Put simply, underinsurance is when a policyholder has inadequate insurance cover for their needs. In the event of a claim this could mean a claim amount exceeding the maximum limit that can be settled by the insurance company. This could result in a shortfall for the policyholder, potentially leading to a serious financial loss for the organisation. Common areas of underinsurance are typically property, stock and contents, plant & equipment and business interruption all of which can be heavily impacted due to fire – distilling’s biggest risk exposure.

While underinsurance may be due to an oversight by a policyholder, it may also reflect action taken by the policyholder to reduce their premium by not declaring their sums insured accurately. Doing this not only increases the risk of financial loss, it can also void insurance cover altogether.

Underinsurance is prevalent in Aotearoa

Research shows that Aotearoa is significantly underinsured, with around 70% of New Zealanders likely to be underinsured and have inadequate protection (slightly less for commercial risks).

These statistics have even more relevance when you consider that a Lloyds of London report ranked NZ as the 2nd riskiest country in the world in relation to insurable natural events.

 What Happens When You’re Underinsured

You can be underinsured if your policy has gaps or exclusions that leave you without coverage. Or it could be that your claim exceeds the maximum amount that the insurance policy can pay out. A lower-benefits policy may seem attractive because you pay lower monthly insurance premiums. But if the policy leaves you underinsured, then the loss arising from a claim may far exceed any marginal savings in insurance premiums.

Underinsurance can cause a serious financial crisis, depending on the asset that is insured and the extent of the shortfall in insurance.

Average Clause

Where a business is underinsured, the insurer can apply the average clause. This is a clause in the insurance policy stating that the policyholder must bear a proportion of any loss if assets were insured for less than their full replacement value.

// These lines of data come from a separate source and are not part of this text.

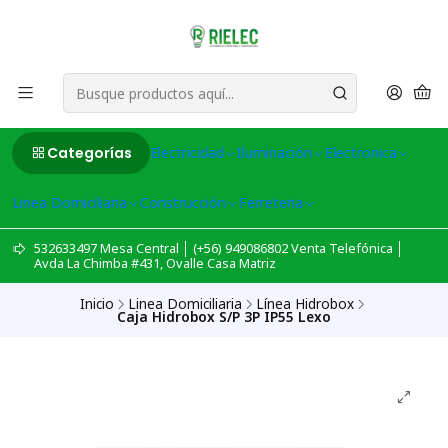
Categorías
Electricidad
Iluminación
Electronica
Linea Domiciliaria
Construcción
Ferreteria
532633497 Mesa Central │ (+56) 949086802 Venta Telefónica │
Avda La Chimba #431, Ovalle Casa Matriz
Inicio
Linea Domiciliaria
Línea Hidrobox
Caja Hidrobox S/P 3P IP55 Lexo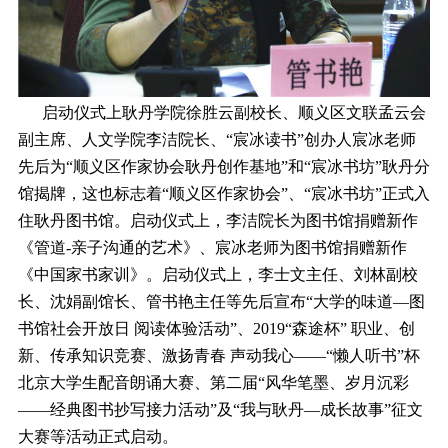
启动仪式上耿丹学院徐胜云副校长、顺义区文联孟云会
副主席、人文学院李洁院长、“宸冰读书”创办人宸冰老师
先后为“顺义区作家协会耿丹创作基地”和“宸冰书坊”耿丹分
馆揭牌，这也标志着“顺义区作家协会”、“宸冰书坊”正式入
住耿丹图书馆。启动仪式上，李洁院长为图书馆捐赠新作
《管道-亲子沟通的艺术》、宸冰老师为图书馆捐赠新作
《中国家书家训》。启动仪式上，李士文主任、刘林副校
长、沈娟副馆长、管书艳主任等先后宣布“大学的味道—图
书馆社会开放日 阅读体验活动”、2019“森途杯” 职业、创
新、传承知识竞赛、激扬青春 声动我心――“懒人听书”杯
北京大学生配音朗诵大赛、第二届“风华笔墨、岁月沉彩
――经典图书抄写接力活动”及“我与耿丹―成长故事”征文
大赛等活动正式启动。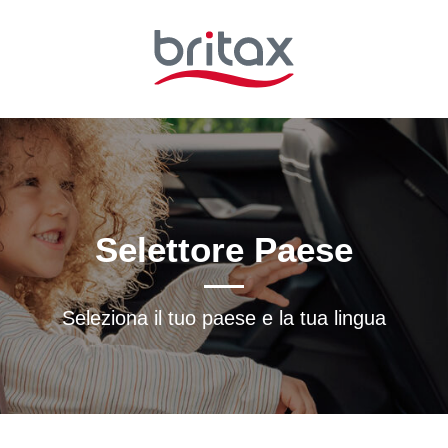
Selettore Paese
Seleziona il tuo paese e la tua lingua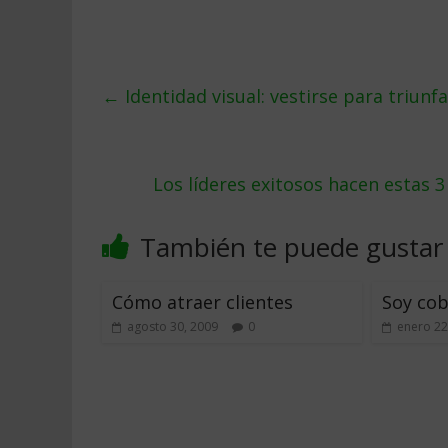
←
Identidad visual: vestirse para triunfa
Los líderes exitosos hacen estas 
También te puede gustar
Cómo atraer clientes
Soy cob
agosto 30, 2009
0
enero 22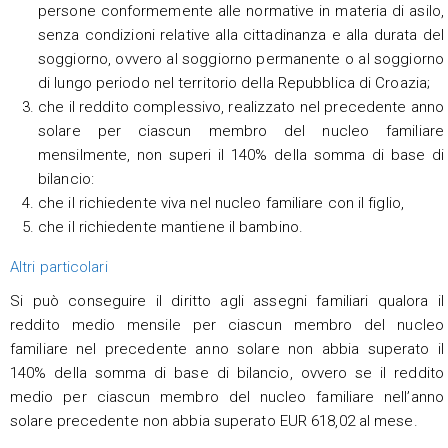
persone conformemente alle normative in materia di asilo,
senza condizioni relative alla cittadinanza e alla durata del
soggiorno, ovvero al soggiorno permanente o al soggiorno
di lungo periodo nel territorio della Repubblica di Croazia;
che il reddito complessivo, realizzato nel precedente anno
solare per ciascun membro del nucleo familiare
mensilmente, non superi il 140% della somma di base di
bilancio:
che il richiedente viva nel nucleo familiare con il figlio,
che il richiedente mantiene il bambino.
Altri particolari
Si può conseguire il diritto agli assegni familiari qualora il
reddito medio mensile per ciascun membro del nucleo
familiare nel precedente anno solare non abbia superato il
140% della somma di base di bilancio, ovvero se il reddito
medio per ciascun membro del nucleo familiare nell’anno
solare precedente non abbia superato EUR 618,02 al mese.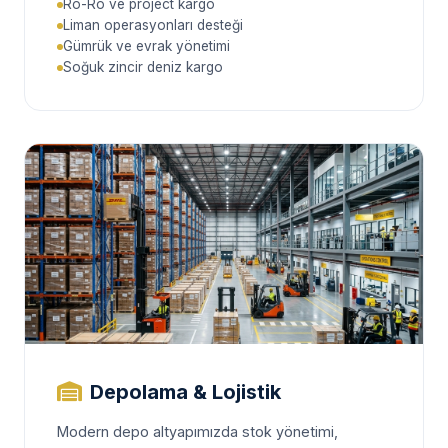
Ro-Ro ve project kargo
Liman operasyonları desteği
Gümrük ve evrak yönetimi
Soğuk zincir deniz kargo
Depolama & Lojistik
Modern depo altyapımızda stok yönetimi,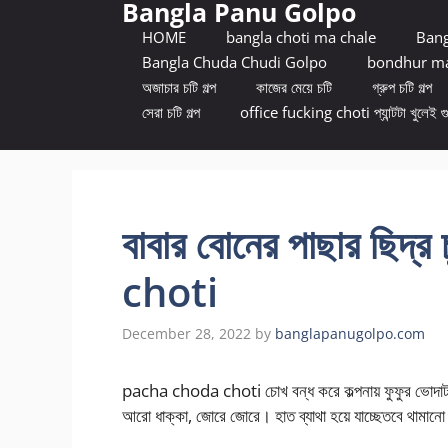
Bangla Panu Golpo
Skip
to
HOME
bangla choti ma chale
Bang
content
Bangla Chuda Chudi Golpo
bondhur ma
অজাচার চটি গল্প
কাজের মেয়ে চটি
গ্রুপ চটি গল্প
সেরা চটি গল্প
office fucking choti প্যান্টটা খুলেই গ
বাবার বোনের পাছার ছিদ
choti
December 28, 2022
by
banglapanugolpo.com
pacha choda choti চোখ বন্ধ করে কল্পনায় ফুফুর ভোদাটা দ
আরো ধাক্কা, জোরে জোরে। হাত ব্যাথা হয়ে যাচ্ছেতবে থামান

If the insurer finds the business has taken out inadequate insurance, it can reduce the settlement by the same percentage the asset is underinsured – so you may not get the pay-out you expect.

Typically, this is not commonly applied to insurance policies in New Zealand but given the prevalence of underinsurance it is starting to be applied by insurers and does appear in some contracts of insurance.

Common Pitfalls

Out-of-date valuations: If a property has not been professionally valued for insurance purposes there may be a shortfall in cover, even if the premises have not been altered or improved. If you have made alterations or extended the property, and/or changed its use then you should let your broker or insurer know as soon as these changes are made rather than waiting until your policy is due to be renewed.

Market value versus reinstatement costs: Another common oversight for business owners is to insure for the market value when the sum insured should be the rebuild cost. Not only can the market value fluctuate but it is not an accurate reflection of the total cost to rebuild the premises from scratch. While materials and labour are obvious considerations, you should also consider factors such as professional fees (architects, legal, planning), demolition or make-safe costs, and total fit-out costs. In some cases, there is also potential for rebuild planning permission to be refused – for instance where your site may now be deemed too close to a residential area built since your property was constructed.

Another accidental cause of underinsurance within business interruption policies is the confusion around the definition of profit.

Standard accounting says that gross profit is sales minus the costs of production but the insurance definition is different. Business interruption insurance generally defines gross profit as turnover less the cost of raw materials and other expenses directly variable with turnover. Therefore it needs to include wages & salaries within the sum insured.

 

After any large scale event one thing remains clear – those businesses that are adequately insured are the ones that survive and go on to prosper in the years that follow.